Return, word for word, every line starting at the line with "On Ear Naglavne slušalice" and ending at the final line of the entries; skip the pictures.

Records drawn from a dataset
Start of Block
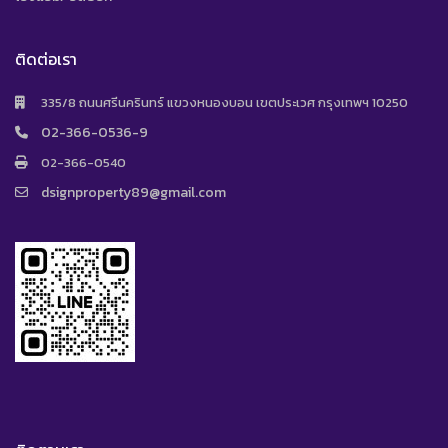
ติดต่อเรา
335/8 ถนนศรีนครินทร์ แขวงหนองบอน เขตประเวศ กรุงเทพฯ 10250
02-366-0536-9
02-366-0540
dsignproperty89@gmail.com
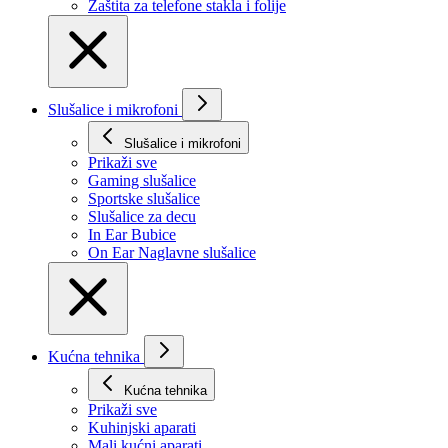
Zaštita za telefone stakla i folije
Slušalice i mikrofoni
Slušalice i mikrofoni
Prikaži svе
Gaming slušalice
Sportske slušalice
Slušalice za decu
In Ear Bubice
On Ear Naglavne slušalice
Kućna tehnika
Kućna tehnika
Prikaži svе
Kuhinjski aparati
Mali kućni aparati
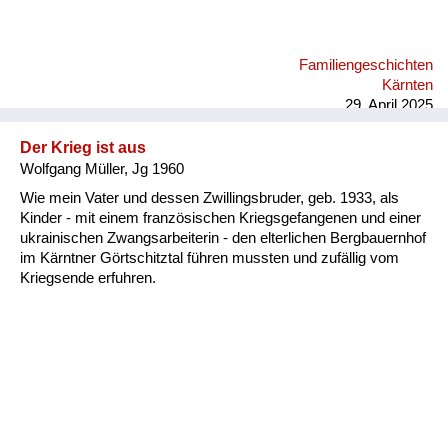
Familiengeschichten
Kärnten
29. April 2025
Der Krieg ist aus
Wolfgang Müller, Jg 1960
Wie mein Vater und dessen Zwillingsbruder, geb. 1933, als
Kinder - mit einem französischen Kriegsgefangenen und einer
ukrainischen Zwangsarbeiterin - den elterlichen Bergbauernhof
im Kärntner Görtschitztal führen mussten und zufällig vom
Kriegsende erfuhren.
End of Block
:: SOLUTION ::
On Ear Naglavne slušalice
Kućna tehnika
Kućna tehnika
Prikaži svе
Kuhinjski aparati
Mali kućni aparati
Familiengeschichten
Kärnten
29. April 2025
Der Krieg ist aus
Wolfgang Müller, Jg 1960
Wie mein Vater und dessen Zwillingsbruder, geb. 1933, als
Kinder - mit einem französischen Kriegsgefangenen und einer
ukrainischen Zwangsarbeiterin - den elterlichen Bergbauernhof
im Kärntner Görtschitztal führen mussten und zufällig vom
Kriegsende erfuhren.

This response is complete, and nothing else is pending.